──────── TEXT PROVIDED ────────

That’s when things truly get ugly. Republican Congresswoman Nancy Mace makes a hateful spectacle of herself attacking McBride and insisting she be banned from the women’s bathrooms at the Capitol. Craven Speaker Mike Johnson agrees to the ban. McBride refuses to counterpunch, believing there are much more important issues to fight about. To her dismay, some of her LGBT followers express disappointment with her strategic graciousness.

The film includes a memorable example of the abuse McBride puts up with and handles so well, when Texas Republican Keith Self introduces her as “Mr. McBride” at a subcommittee hearing. “Thank you, Madam Chair,” she cheekily responds. McBride certainly doesn’t need protectors, but it’s still gratifying to watch Massachusetts Democrat Bill Keating scold Self about his misgendering, telling him, “This is not decent.” Rather than relent or apologize, Self adjourns the meeting.

Whatever anger McBride may feel, it never surfaces in this intimate documentary portrait. She’s in Washington to do a job, and I suspect she’s there to stay.

Barbara Jordan in The Inquisitor

The Tribeca Festival lineup includes another portrait of a Congressional pioneer. Barbara Jordan (1936-1996) was the first Southern African-American woman elected to the House of Representatives and, for people of a certain age, an indelible public figure. The daughter of a Houston, Texas Baptist preacher, she was a champion debater at Texas Southern University, besting opponents from Yale and Brown. Having established a law practice at 24, she won election to the Texas Senate in 1966 and rose to the U.S. Congress in 1972, earning a seat on the House Judiciary Committee. There, she made a huge impact with her opening statement during the Nixon impeachment hearings. No one who watched and listened could forget her deep, booming, eloquent voice.

Angela Lynn Tucker’s absorbing documentary The Inquisitor chronicles Jordan’s remarkable career and her ability to dismantle barriers through her intelligence, savvy, and down-to-earth charisma. She quickly discovered that nearly everyone loves coffee, noting, “I formed many friendships over a cup of coffee.” Ben Barnes, the former lieutenant governor of Texas, calls her “a good ole boy”—the sort of Texan who would forge an invaluable friendship with Lyndon Johnson.

Jordan’s historic, electrifying keynote speech at the 1976 Democratic Convention led many delegates to champion her for Vice President, and her support for Jimmy Carter was a key factor in his victory. Her greatest disappointment, apart from the failure of the Equal Rights Amendment, was being passed over by Carter for the Attorney General post.

──────── PROVIDED INFORMATION ────────

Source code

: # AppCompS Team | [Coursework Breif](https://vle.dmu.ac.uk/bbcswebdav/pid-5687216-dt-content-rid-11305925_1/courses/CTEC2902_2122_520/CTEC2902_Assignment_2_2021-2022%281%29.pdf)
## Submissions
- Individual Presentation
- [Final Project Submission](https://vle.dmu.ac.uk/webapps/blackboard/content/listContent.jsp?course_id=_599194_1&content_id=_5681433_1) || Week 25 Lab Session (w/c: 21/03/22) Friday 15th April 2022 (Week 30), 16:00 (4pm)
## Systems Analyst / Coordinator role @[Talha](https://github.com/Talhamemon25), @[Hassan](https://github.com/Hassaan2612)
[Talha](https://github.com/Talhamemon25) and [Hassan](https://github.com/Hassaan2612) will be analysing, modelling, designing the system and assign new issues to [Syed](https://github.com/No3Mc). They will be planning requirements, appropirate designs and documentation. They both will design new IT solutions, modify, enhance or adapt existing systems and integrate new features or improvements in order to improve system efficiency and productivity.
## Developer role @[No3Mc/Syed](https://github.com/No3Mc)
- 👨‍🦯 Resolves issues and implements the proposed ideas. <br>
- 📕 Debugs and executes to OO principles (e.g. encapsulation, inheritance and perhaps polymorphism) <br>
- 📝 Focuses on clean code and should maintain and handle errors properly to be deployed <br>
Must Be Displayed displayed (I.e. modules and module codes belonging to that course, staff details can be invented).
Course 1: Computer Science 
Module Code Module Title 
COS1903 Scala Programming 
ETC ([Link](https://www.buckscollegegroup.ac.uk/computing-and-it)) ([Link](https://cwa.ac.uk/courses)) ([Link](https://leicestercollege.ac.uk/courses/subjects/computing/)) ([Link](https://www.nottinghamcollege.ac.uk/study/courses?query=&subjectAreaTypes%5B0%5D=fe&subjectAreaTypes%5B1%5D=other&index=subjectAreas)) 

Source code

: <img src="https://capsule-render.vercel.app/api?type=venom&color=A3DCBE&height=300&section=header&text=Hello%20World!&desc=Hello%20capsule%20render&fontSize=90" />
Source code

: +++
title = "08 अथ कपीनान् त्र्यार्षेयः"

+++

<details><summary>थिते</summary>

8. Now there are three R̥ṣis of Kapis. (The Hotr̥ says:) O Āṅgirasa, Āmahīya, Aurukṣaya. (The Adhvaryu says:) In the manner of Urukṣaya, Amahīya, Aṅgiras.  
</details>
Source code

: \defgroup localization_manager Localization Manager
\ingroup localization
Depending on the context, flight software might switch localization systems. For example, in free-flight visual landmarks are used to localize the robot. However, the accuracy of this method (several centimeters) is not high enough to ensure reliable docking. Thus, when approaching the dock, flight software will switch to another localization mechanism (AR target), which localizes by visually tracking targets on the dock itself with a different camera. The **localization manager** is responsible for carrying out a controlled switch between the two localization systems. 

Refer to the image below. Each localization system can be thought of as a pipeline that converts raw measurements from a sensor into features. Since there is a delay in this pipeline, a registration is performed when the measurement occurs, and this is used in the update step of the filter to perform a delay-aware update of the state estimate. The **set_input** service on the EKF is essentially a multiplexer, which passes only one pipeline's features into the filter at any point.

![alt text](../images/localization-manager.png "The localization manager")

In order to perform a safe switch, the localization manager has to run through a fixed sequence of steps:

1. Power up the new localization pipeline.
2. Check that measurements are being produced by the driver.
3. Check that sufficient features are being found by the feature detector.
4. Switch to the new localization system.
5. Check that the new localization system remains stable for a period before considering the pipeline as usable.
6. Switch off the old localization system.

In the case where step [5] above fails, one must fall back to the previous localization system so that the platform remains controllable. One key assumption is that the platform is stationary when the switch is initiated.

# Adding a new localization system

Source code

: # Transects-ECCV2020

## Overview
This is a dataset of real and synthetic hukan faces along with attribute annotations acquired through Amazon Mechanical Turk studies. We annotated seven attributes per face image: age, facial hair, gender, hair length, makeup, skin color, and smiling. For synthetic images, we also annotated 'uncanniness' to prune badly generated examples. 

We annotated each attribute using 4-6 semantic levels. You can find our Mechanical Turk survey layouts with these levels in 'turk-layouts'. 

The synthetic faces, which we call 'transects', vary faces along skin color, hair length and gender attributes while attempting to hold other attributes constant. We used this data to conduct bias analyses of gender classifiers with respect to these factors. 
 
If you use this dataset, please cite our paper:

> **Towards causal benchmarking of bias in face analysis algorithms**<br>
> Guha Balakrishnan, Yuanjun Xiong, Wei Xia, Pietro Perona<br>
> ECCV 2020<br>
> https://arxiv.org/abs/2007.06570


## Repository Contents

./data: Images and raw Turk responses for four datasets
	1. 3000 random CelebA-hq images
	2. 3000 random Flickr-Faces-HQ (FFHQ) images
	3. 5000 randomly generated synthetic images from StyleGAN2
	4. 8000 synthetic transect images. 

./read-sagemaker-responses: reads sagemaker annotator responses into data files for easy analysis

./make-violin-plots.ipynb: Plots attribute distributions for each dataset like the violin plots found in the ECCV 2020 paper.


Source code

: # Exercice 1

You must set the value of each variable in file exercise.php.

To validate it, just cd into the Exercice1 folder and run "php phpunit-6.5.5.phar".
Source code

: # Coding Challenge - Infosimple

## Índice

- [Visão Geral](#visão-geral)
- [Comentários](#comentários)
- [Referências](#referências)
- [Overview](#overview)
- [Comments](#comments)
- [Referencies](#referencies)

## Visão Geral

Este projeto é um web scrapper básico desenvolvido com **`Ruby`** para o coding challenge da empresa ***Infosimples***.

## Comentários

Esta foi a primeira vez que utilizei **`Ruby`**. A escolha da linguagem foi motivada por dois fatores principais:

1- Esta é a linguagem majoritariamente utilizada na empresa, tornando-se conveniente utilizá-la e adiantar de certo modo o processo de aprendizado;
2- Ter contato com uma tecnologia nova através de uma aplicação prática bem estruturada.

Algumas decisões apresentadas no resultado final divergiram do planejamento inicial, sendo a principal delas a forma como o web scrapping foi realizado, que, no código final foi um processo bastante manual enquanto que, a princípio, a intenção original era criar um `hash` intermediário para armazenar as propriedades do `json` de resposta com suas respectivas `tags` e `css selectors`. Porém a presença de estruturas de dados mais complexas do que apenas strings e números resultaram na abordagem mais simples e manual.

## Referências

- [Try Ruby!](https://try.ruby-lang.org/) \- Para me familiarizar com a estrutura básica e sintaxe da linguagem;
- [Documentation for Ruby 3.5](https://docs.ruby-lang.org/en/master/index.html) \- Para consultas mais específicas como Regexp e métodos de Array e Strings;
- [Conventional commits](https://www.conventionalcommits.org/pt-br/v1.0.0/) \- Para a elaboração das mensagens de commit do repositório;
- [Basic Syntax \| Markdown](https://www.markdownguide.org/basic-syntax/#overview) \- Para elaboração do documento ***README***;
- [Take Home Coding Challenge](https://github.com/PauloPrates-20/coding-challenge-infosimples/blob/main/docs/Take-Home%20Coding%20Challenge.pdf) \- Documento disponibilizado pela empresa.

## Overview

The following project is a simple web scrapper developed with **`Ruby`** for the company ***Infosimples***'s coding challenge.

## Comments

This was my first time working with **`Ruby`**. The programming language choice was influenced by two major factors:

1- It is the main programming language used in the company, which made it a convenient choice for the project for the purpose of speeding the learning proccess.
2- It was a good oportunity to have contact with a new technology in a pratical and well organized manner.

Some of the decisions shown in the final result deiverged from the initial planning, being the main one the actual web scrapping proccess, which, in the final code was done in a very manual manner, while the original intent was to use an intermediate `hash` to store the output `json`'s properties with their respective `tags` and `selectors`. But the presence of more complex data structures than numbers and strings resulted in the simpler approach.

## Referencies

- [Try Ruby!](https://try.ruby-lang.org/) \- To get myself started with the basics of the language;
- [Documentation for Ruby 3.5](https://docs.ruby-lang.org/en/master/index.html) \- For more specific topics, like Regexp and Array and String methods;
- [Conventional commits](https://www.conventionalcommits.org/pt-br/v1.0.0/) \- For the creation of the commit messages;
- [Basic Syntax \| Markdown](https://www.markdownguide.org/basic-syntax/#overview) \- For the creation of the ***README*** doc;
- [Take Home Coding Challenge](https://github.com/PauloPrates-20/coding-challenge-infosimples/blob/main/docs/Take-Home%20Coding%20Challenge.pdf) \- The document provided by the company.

────────

WHAT IS EXPECTED: According to the film review, in what year did Barbara Jordan win election to the Texas Senate?

TASK OUTPUT: 1966